Nonprofit organizations that fail to file their annual information returns for three consecutive years, regardless of the size of the organization, automatically lose their exemption. According to Senator Dan Coats (R-Ind.), this has caused more than 550,000 nonprofits to lose their exemption over the past four years, many because they were unaware of the filing requirement.
Coats is hoping his Senate bill, introduced last week, will help. The bill would require the IRS to notify an organization at least 60 days before its exemption is automatically revoked. If the organization is not notified, the IRS can reinstate its exemption retroactively without the organization filing for reinstatement if it files an information return.
Explaining the need for the bill, Coats explained: “Because the IRS does not adequately notify charities as this deadline approaches, many nonprofits discover the problem after their names appear on a list of organizations that have already lost their status, after it is too late to act.”

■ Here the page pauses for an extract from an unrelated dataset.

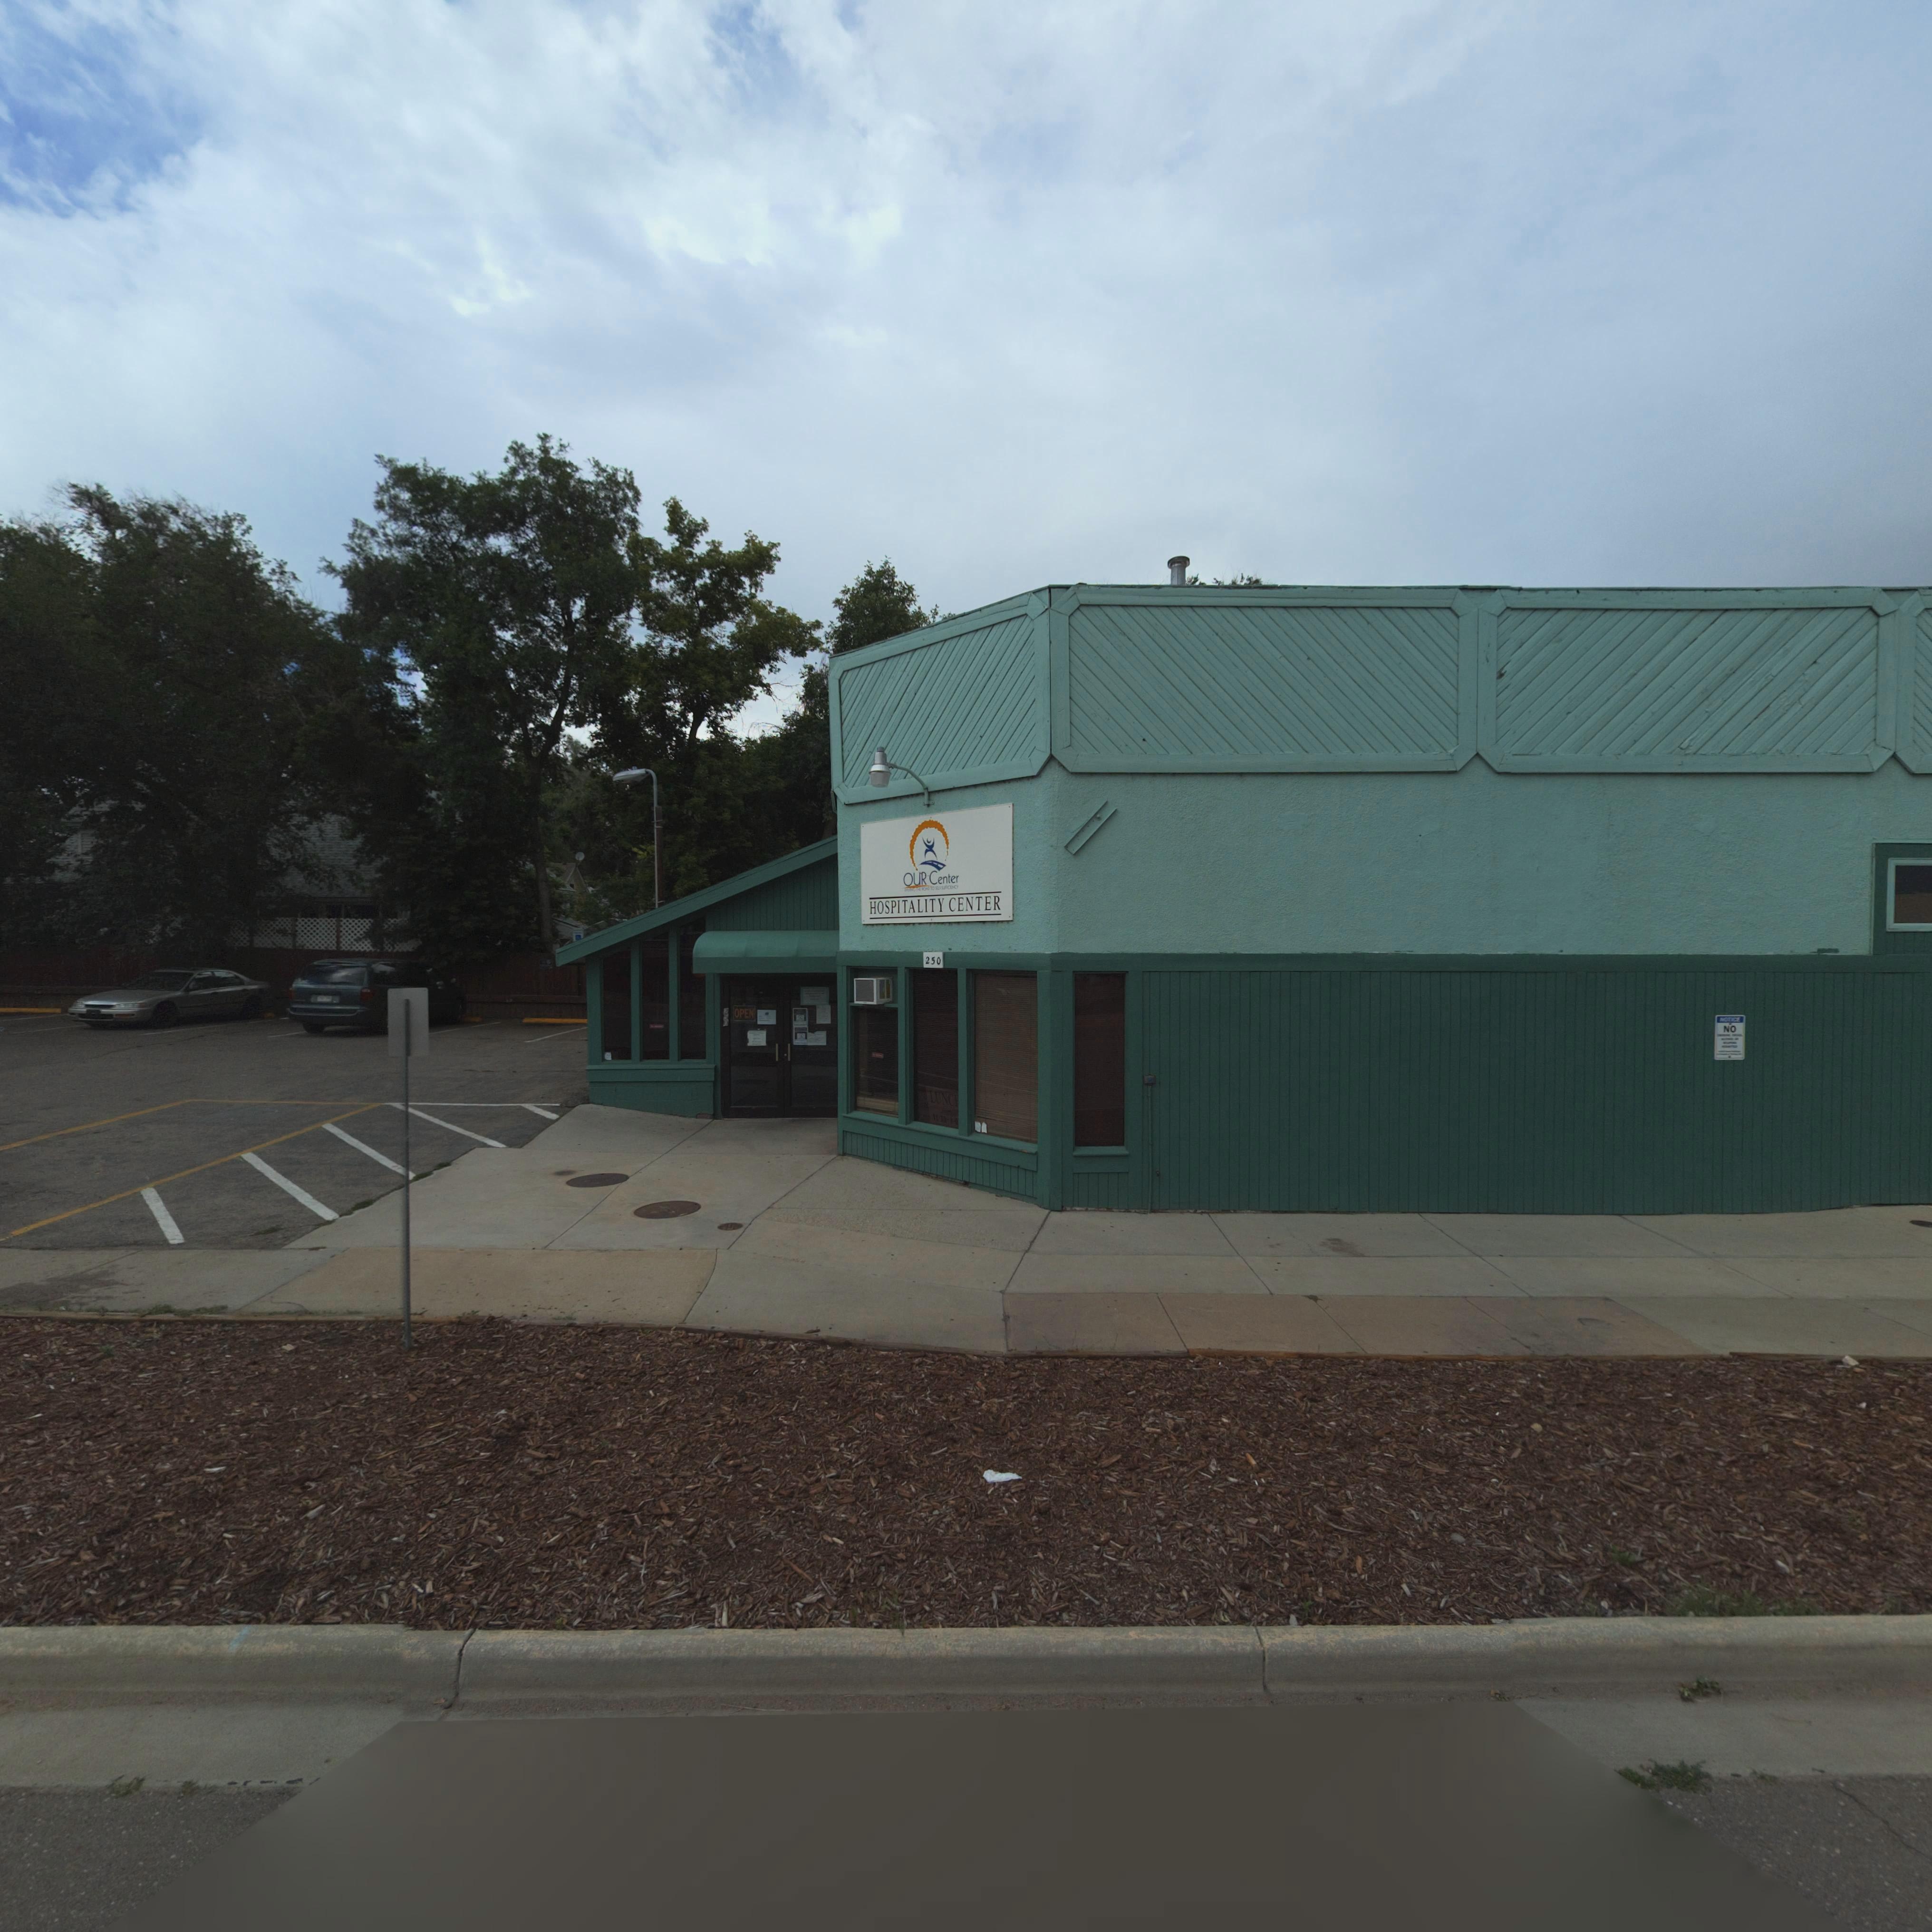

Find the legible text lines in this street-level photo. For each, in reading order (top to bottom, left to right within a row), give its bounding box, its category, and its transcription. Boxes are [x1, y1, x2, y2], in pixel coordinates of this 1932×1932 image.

[903, 869, 959, 887] BusinessName: OUR Center
[925, 956, 941, 965] StreetNumber: 250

However, the IRS does, in fact, notify nonprofits when their exemption is in jeopardy for failing to file 990s. Unfortunately, a large number of organizations never receive these notices because they fail to inform the IRS of address changes. Other nonprofits simply fail to heed the IRS notices.
The bill is also intended to reduce the IRS’ caseload. According to the National Taxpayer Advocate, as of 2013 more than 50,000 nonprofits have reapplied for exempt status after being automatically revoked. The IRS has reinstated the exemption of fewer than half of the applicants to date.
Do you think this bill does enough to help small organizations from being automatically revoked?